- Task description -
Copy out the lines below word for word, starting at the first line and ending with the line that contains "טריילרים מתורגמים לעברית", both included.

[Material provided]

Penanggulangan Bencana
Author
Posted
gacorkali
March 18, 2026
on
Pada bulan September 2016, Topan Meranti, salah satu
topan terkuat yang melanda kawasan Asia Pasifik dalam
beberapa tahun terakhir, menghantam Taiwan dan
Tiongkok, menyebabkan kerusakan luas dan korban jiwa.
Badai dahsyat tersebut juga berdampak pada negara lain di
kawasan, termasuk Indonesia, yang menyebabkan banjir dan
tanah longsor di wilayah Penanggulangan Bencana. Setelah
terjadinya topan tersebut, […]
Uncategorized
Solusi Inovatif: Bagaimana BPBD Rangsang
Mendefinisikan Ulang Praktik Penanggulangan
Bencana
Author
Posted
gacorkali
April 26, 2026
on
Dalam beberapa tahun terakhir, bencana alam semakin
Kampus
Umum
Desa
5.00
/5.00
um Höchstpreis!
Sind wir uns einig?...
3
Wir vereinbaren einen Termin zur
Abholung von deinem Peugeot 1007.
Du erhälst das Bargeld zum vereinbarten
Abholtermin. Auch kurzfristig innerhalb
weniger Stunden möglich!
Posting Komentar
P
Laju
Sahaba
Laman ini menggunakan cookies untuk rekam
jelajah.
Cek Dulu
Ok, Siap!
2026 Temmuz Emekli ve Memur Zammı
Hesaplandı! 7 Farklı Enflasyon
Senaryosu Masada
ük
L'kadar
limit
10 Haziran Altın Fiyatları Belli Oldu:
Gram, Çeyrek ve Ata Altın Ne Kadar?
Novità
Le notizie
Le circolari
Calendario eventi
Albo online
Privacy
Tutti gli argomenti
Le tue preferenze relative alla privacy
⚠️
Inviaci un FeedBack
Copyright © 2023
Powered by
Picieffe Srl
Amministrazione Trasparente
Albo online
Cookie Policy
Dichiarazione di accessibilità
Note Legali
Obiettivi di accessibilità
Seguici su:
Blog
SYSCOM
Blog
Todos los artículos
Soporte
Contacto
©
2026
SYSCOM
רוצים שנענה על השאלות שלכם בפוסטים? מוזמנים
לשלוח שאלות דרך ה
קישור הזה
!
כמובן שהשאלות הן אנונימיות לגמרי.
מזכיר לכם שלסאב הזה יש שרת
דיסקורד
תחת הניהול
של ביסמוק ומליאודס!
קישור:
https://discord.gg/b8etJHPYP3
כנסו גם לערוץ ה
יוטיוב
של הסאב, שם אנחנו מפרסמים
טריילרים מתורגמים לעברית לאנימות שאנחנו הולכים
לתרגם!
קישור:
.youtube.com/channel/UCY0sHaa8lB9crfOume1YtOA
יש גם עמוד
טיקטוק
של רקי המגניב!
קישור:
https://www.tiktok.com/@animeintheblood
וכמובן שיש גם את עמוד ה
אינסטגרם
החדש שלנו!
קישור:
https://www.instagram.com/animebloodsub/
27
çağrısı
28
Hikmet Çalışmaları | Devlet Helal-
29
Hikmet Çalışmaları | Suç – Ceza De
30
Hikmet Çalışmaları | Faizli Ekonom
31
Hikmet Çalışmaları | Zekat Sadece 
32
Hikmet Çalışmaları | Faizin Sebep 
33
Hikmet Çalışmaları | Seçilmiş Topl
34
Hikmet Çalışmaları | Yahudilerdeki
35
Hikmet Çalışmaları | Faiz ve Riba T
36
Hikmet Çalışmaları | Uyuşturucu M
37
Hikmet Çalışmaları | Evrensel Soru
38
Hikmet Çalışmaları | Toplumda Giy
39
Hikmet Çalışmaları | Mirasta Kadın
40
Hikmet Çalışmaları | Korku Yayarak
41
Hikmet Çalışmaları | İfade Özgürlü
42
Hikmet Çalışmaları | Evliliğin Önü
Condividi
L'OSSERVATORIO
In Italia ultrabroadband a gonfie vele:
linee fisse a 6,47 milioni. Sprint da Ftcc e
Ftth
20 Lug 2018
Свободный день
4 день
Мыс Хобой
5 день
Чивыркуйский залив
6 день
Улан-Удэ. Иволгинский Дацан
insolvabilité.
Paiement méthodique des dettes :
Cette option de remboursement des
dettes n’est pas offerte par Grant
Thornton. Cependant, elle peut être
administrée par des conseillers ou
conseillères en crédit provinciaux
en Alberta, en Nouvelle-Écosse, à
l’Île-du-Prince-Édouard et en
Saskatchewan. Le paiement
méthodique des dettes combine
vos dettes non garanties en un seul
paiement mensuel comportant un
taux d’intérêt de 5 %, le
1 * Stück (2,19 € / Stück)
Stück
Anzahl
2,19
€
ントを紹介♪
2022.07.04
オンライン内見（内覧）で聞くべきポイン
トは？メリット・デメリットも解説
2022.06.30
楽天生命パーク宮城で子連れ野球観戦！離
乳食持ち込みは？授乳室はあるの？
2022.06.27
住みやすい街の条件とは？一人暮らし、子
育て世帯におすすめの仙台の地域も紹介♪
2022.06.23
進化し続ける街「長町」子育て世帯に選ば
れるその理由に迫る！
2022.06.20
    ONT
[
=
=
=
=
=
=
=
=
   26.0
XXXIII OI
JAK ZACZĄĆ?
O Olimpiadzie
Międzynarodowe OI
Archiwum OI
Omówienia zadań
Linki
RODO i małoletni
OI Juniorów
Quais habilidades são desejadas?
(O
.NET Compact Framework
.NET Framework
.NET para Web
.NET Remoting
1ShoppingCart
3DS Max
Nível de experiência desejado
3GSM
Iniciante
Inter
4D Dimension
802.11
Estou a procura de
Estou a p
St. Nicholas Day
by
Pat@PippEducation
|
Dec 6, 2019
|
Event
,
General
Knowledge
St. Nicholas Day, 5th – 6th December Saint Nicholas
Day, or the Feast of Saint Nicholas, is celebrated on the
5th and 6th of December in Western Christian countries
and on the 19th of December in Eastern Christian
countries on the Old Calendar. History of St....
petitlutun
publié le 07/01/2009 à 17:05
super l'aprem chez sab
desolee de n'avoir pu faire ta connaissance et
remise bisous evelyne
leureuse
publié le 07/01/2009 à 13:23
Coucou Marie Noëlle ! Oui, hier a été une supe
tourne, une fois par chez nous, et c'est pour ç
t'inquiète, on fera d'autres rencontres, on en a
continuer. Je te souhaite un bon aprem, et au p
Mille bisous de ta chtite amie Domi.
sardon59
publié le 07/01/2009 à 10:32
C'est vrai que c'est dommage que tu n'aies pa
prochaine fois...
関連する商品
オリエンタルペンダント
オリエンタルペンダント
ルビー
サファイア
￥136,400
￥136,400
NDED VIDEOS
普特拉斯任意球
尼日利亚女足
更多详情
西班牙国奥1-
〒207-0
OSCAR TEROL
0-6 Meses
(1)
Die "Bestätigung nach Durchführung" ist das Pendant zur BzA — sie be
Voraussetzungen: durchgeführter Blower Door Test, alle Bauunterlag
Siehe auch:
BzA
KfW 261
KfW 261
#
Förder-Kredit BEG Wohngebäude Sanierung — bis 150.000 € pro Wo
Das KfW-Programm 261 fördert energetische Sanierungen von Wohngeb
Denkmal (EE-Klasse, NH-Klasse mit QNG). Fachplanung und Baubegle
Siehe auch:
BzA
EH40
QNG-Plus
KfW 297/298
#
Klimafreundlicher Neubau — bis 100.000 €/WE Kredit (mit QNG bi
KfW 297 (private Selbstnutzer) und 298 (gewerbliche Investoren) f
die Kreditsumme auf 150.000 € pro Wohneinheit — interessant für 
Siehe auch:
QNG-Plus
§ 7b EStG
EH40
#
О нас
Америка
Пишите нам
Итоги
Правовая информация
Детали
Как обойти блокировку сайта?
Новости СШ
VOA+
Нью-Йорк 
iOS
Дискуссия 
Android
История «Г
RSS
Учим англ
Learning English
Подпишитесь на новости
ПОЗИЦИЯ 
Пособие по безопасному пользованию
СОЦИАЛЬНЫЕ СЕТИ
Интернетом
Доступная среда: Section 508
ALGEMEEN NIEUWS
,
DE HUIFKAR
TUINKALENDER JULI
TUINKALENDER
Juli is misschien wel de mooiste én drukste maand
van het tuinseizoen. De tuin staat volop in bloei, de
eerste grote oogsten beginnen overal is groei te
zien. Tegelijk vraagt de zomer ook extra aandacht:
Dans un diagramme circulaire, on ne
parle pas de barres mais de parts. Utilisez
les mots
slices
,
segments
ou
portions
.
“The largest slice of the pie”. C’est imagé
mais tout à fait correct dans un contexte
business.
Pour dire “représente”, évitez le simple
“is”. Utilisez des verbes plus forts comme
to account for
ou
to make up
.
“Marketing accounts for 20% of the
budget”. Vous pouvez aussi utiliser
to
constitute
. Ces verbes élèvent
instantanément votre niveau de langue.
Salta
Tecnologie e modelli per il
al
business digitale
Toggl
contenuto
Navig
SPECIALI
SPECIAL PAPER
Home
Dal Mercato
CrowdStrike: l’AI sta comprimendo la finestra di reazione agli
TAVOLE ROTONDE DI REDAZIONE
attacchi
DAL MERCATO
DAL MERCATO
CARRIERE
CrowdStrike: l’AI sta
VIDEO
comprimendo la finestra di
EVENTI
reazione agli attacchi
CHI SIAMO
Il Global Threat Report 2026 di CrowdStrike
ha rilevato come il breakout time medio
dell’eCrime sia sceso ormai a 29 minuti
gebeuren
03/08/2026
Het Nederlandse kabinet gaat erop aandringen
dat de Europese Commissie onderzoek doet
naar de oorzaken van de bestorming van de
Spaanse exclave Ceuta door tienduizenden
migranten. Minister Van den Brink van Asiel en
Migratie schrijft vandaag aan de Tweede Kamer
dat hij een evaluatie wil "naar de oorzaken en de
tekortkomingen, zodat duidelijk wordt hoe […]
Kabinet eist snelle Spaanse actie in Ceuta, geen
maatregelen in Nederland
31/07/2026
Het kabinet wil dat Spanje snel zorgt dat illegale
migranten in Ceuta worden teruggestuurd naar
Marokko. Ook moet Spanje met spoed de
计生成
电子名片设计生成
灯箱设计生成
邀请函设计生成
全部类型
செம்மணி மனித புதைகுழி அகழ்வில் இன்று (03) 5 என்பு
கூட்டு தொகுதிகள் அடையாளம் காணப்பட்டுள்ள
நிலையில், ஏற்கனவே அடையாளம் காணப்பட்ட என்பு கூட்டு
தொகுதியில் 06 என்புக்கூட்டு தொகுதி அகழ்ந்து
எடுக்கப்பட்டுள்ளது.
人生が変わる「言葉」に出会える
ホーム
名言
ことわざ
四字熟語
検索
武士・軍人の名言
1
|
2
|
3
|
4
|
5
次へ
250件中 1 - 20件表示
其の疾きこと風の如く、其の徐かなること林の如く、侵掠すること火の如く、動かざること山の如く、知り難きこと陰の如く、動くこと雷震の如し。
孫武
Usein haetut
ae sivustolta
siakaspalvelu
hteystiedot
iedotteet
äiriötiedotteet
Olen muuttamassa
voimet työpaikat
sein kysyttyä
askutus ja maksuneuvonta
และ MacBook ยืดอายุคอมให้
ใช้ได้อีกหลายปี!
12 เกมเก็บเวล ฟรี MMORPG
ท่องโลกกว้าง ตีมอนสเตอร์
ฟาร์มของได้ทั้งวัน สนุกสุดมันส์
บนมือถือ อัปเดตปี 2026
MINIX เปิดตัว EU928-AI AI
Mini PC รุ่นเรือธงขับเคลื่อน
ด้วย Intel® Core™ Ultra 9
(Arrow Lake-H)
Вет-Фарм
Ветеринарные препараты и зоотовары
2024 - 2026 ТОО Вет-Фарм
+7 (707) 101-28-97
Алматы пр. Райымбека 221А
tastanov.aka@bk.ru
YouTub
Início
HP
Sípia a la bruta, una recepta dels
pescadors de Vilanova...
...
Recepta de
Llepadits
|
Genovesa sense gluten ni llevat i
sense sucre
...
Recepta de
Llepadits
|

[/Material provided]

- Reply -
Penanggulangan Bencana
Author
Posted
gacorkali
March 18, 2026
on
Pada bulan September 2016, Topan Meranti, salah satu
topan terkuat yang melanda kawasan Asia Pasifik dalam
beberapa tahun terakhir, menghantam Taiwan dan
Tiongkok, menyebabkan kerusakan luas dan korban jiwa.
Badai dahsyat tersebut juga berdampak pada negara lain di
kawasan, termasuk Indonesia, yang menyebabkan banjir dan
tanah longsor di wilayah Penanggulangan Bencana. Setelah
terjadinya topan tersebut, […]
Uncategorized
Solusi Inovatif: Bagaimana BPBD Rangsang
Mendefinisikan Ulang Praktik Penanggulangan
Bencana
Author
Posted
gacorkali
April 26, 2026
on
Dalam beberapa tahun terakhir, bencana alam semakin
Kampus
Umum
Desa
5.00
/5.00
um Höchstpreis!
Sind wir uns einig?...
3
Wir vereinbaren einen Termin zur
Abholung von deinem Peugeot 1007.
Du erhälst das Bargeld zum vereinbarten
Abholtermin. Auch kurzfristig innerhalb
weniger Stunden möglich!
Posting Komentar
P
Laju
Sahaba
Laman ini menggunakan cookies untuk rekam
jelajah.
Cek Dulu
Ok, Siap!
2026 Temmuz Emekli ve Memur Zammı
Hesaplandı! 7 Farklı Enflasyon
Senaryosu Masada
ük
L'kadar
limit
10 Haziran Altın Fiyatları Belli Oldu:
Gram, Çeyrek ve Ata Altın Ne Kadar?
Novità
Le notizie
Le circolari
Calendario eventi
Albo online
Privacy
Tutti gli argomenti
Le tue preferenze relative alla privacy
⚠️
Inviaci un FeedBack
Copyright © 2023
Powered by
Picieffe Srl
Amministrazione Trasparente
Albo online
Cookie Policy
Dichiarazione di accessibilità
Note Legali
Obiettivi di accessibilità
Seguici su:
Blog
SYSCOM
Blog
Todos los artículos
Soporte
Contacto
©
2026
SYSCOM
רוצים שנענה על השאלות שלכם בפוסטים? מוזמנים
לשלוח שאלות דרך ה
קישור הזה
!
כמובן שהשאלות הן אנונימיות לגמרי.
מזכיר לכם שלסאב הזה יש שרת
דיסקורד
תחת הניהול
של ביסמוק ומליאודס!
קישור:
https://discord.gg/b8etJHPYP3
כנסו גם לערוץ ה
יוטיוב
של הסאב, שם אנחנו מפרסמים
טריילרים מתורגמים לעברית לאנימות שאנחנו הולכים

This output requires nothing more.